▶ **Task goal**
Reproduce the whole listing exactly and let no picture into the copy.

------ Data excerpts

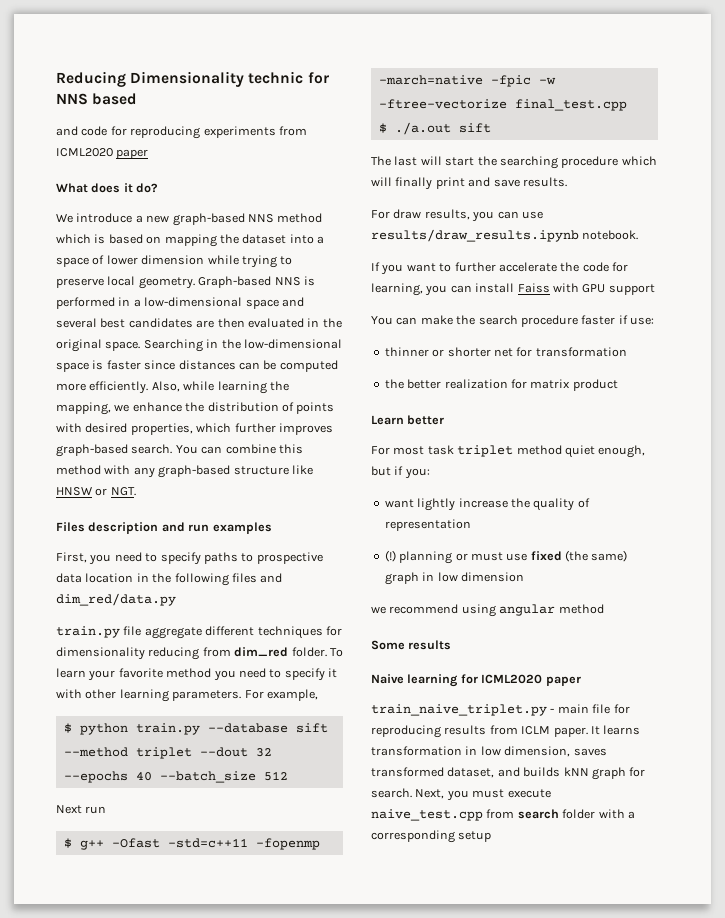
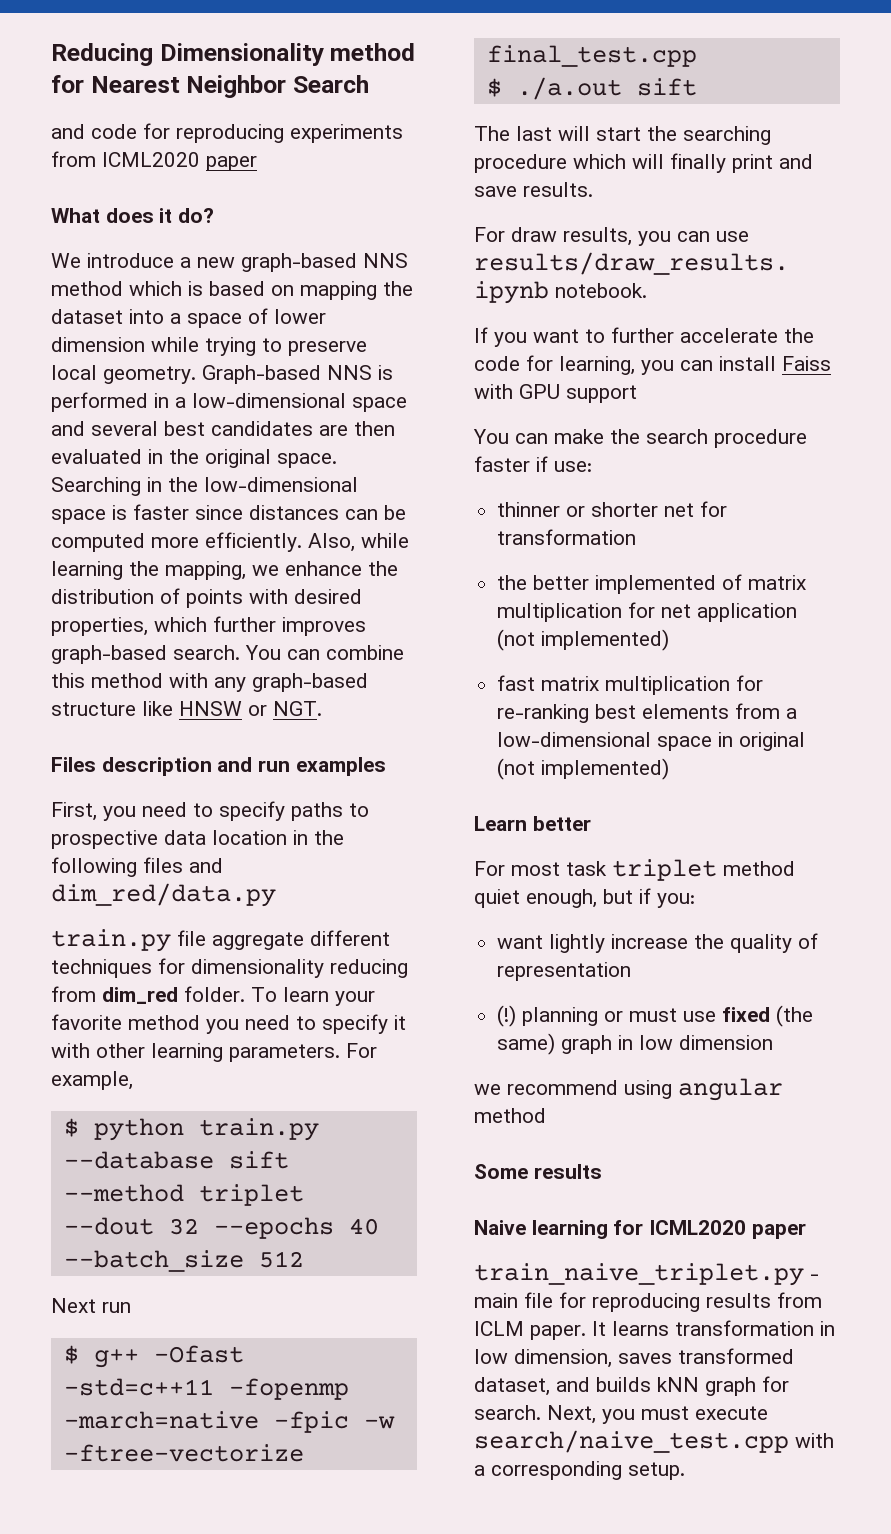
[248,71,329,84] [56,93,138,105] technic for NNS based -> [330,43,416,61] [51,75,369,98] method for Nearest Neighbor Search
[444,379,618,391] realization for matrix product -> [595,574,807,594] [497,602,798,622] [497,629,670,651] [497,675,764,695] [497,703,798,723] [497,732,806,751] [497,758,670,780] implemented of matrix multiplication for net application (not implemented) // fast matrix multiplication for re-ranking best elements from a low-dimensional space in original (not implemented)
[371,809,596,821] naive_test.cpp from search folder -> [474,1430,789,1453] search/naive_test.cpp
[458,831,492,842] setup -> [628,1462,685,1480] setup.

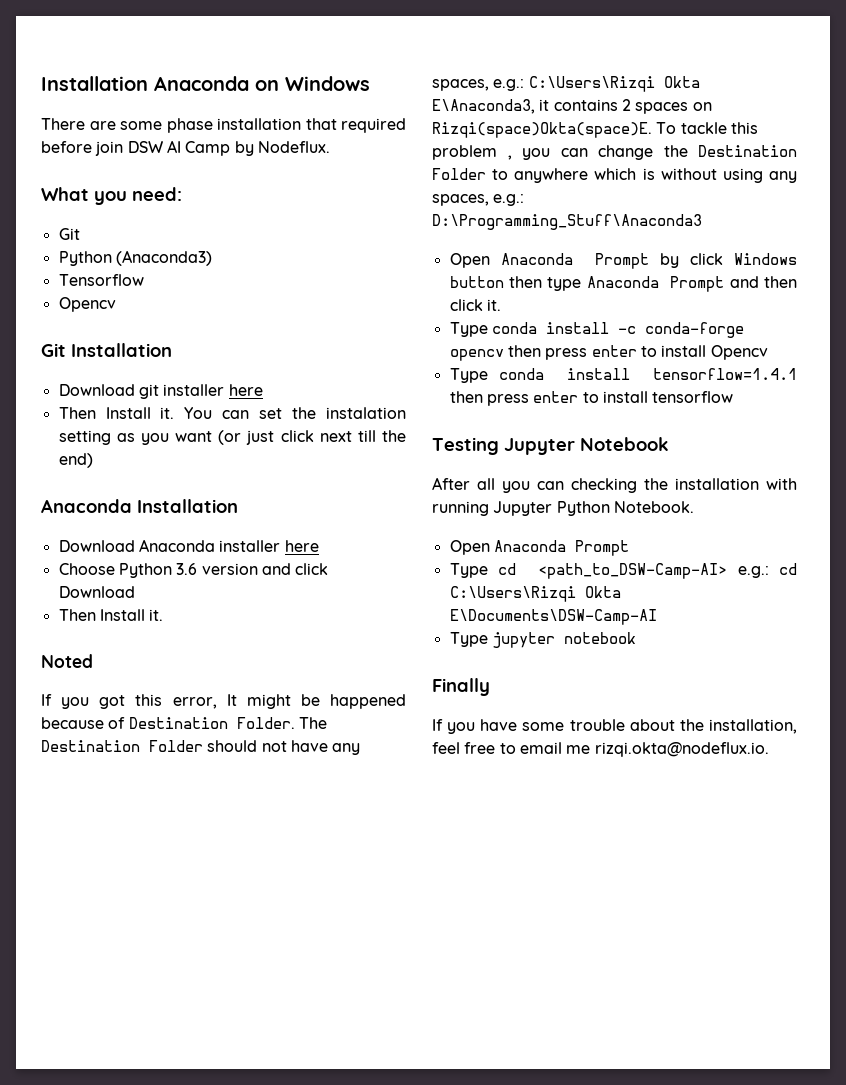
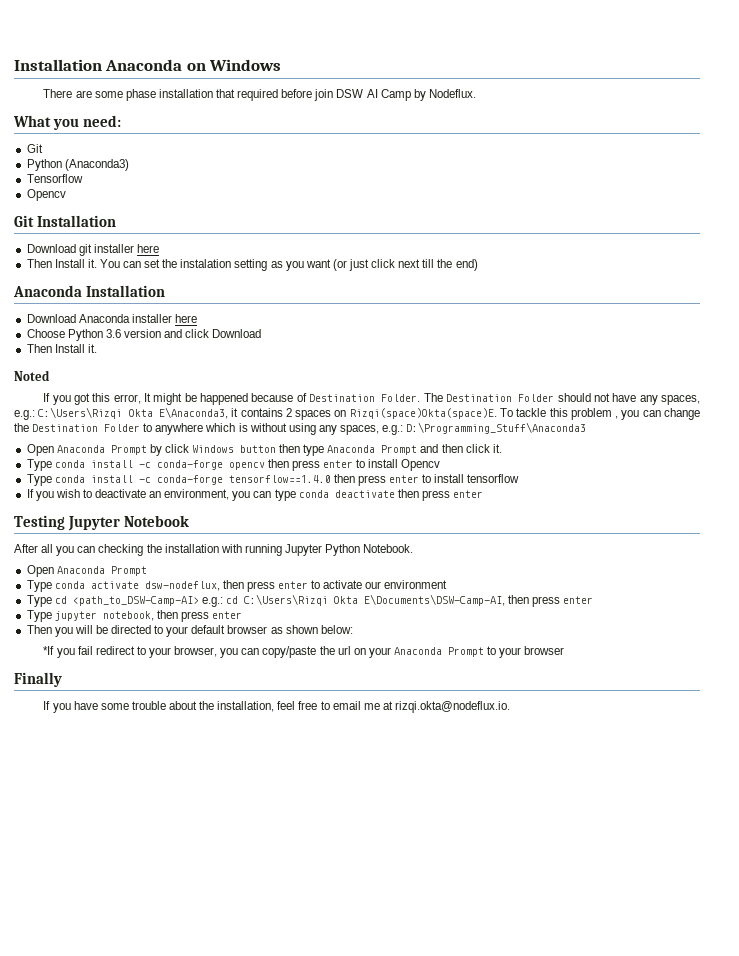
[653,368,797,380] tensorflow=1.4.1 -> [138,475,331,485] -c conda-forge tensorflow==1.4.0
(734, 397) none -> [26,489,484,501] // If you wish to deactivate an environment, you can type conda deactivate then press enter
(629, 548) none -> [26,580,448,592] // Type conda activate dsw-nodeflux, then press enter to activate our environment
[449,609,657,625] [449,632,636,648] E\Documents\DSW-Camp-AI // Type jupyter notebook -> [363,594,594,607] [26,610,243,622] [26,625,353,637] [43,646,565,658] E\Documents\DSW-Camp-AI, then press enter // Type jupyter notebook, then press enter // Then you will be directed to your default browser as shown below: // *If you fail redirect to your browser, you can copy/paste the url on your Anaconda Prompt to your browser
(591, 749) none -> [382,701,393,710] at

------------

▶ **Answer to this problem**
[248,71,329,84] [56,93,138,105] technic for NNS based -> [330,43,416,61] [51,75,369,98] method for Nearest Neighbor Search
[444,379,618,391] realization for matrix product -> [595,574,807,594] [497,602,798,622] [497,629,670,651] [497,675,764,695] [497,703,798,723] [497,732,806,751] [497,758,670,780] implemented of matrix multiplication for net application (not implemented) // fast matrix multiplication for re-ranking best elements from a low-dimensional space in original (not implemented)
[371,809,596,821] naive_test.cpp from search folder -> [474,1430,789,1453] search/naive_test.cpp
[458,831,492,842] setup -> [628,1462,685,1480] setup.

[653,368,797,380] tensorflow=1.4.1 -> [138,475,331,485] -c conda-forge tensorflow==1.4.0
(734, 397) none -> [26,489,484,501] // If you wish to deactivate an environment, you can type conda deactivate then press enter
(629, 548) none -> [26,580,448,592] // Type conda activate dsw-nodeflux, then press enter to activate our environment
[449,609,657,625] [449,632,636,648] E\Documents\DSW-Camp-AI // Type jupyter notebook -> [363,594,594,607] [26,610,243,622] [26,625,353,637] [43,646,565,658] E\Documents\DSW-Camp-AI, then press enter // Type jupyter notebook, then press enter // Then you will be directed to your default browser as shown below: // *If you fail redirect to your browser, you can copy/paste the url on your Anaconda Prompt to your browser
(591, 749) none -> [382,701,393,710] at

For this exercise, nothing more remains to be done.